On November 21, the Joint Select Committee on Deficit Reduction announced that it had failed to reach an agreement to cut the federal budget deficit by $1.2 trillion over the next ten years. As expected, the Super Committee failed because of the standoff between the Republican position of no new taxes on the wealthy and the Democrats' refusal to reduce spending on domestic programs and entitlements unless Republicans agreed to on new taxes. In the end, news media reported that Democrats wanted nearly $1 trillion in new taxes to make a deal. Some wonder if members of the Super Committee were ever serious about compromising their positions.

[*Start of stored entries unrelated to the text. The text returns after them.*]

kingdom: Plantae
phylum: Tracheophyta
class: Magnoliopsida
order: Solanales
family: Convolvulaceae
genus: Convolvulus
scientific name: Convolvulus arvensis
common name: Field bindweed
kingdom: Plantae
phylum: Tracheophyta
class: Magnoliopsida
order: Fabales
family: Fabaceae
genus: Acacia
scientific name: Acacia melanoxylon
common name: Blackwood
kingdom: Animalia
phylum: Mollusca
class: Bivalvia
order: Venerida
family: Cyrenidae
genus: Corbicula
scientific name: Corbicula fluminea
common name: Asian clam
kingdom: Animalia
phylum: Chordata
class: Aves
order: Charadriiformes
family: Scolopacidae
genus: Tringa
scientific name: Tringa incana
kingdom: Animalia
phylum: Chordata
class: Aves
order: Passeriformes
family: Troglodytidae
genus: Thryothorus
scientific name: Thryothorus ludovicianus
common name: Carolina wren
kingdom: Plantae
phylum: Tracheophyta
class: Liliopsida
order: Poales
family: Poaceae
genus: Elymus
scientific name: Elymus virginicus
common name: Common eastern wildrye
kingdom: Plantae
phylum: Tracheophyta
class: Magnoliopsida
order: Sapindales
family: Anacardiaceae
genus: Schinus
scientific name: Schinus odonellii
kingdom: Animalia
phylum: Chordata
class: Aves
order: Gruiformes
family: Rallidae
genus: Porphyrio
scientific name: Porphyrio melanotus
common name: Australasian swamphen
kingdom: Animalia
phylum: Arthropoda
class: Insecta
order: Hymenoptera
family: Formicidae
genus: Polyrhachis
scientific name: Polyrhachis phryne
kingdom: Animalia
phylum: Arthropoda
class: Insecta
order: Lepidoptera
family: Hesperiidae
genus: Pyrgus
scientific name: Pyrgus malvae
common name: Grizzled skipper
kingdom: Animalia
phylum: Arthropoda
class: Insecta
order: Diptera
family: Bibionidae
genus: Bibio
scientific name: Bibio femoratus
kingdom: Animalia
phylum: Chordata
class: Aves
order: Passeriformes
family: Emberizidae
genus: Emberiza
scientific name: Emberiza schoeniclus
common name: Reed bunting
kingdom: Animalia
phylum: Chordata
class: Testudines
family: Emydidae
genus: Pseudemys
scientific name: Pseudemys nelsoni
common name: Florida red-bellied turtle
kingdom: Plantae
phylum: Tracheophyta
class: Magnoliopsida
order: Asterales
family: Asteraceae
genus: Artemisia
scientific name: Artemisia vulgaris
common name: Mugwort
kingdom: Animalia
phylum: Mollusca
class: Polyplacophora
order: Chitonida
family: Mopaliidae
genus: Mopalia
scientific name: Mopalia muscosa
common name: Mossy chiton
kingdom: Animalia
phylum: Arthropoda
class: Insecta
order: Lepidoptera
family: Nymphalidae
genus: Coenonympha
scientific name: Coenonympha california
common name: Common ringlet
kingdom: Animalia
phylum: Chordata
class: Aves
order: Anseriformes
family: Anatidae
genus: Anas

It seems inconceivable to me that the Super Committee could not reach a deal to reduce the deficit by at least $1.2 trillion over the next ten years. In a July 21, 2011 Insight, I noted that the “Gang of Six” U.S. Senators presented a new deficit reduction plan to members of the U.S. Senate. The plan sparked excitement and bipartisan enthusiasm that a deal to couple a deficit reduction plan with an increase in the debt ceiling could be worked out by the August 2, 2011 deadline. Senator Kent Conrad (D-ND) announced that the group’s plan would cut $3.7 trillion from the federal deficit over the next ten years. In general, the plan would have trimmed entitlements and other spending programs and raised more than $1 trillion in new revenues by reforming the tax code. The Gang of Six touted the $1 trillion of additional revenue raised from changes to the tax code as being a tax cut rather than a tax increase because the revenue would result from lowering tax rates, shrinking deductions and eliminating the Alternative Minimum Tax (AMT). A similar tax plan was presented by the Republicans to the Super Committee. In that same Insight, I also noted that Senator Tom Coburn (R-OK) had, one day prior to the Gang of Six announcing their plan, released his own $9 trillion deficit reduction plan in a report he titled “Back in Black.” Coburn’s 614-page report was the result of a critical review conducted on spending and duplication in thousands of federal programs. A summary of the savings projected in Coburn’s report by governmental agency is provided below:
Neither the “Gang of Six”, nor the Coburn plan appears to have been given serious consideration by the entire Super Committee. If the Super Committee had focused on just portions of Coburn’s roadmap of waste, fraud and duplications in the federal budget, savings of $1.2 trillion could have easily been realized. As Coburn’s report points out, special interest and politicians would have us believe any proposed savings resulting from reducing spending will unfairly harm the disadvantaged.
Thus, the U.S. debt and deficit stalemate continues, and what is even more disturbing, it appears that the expectation and acceptance of failure is a growing trend in the U.S.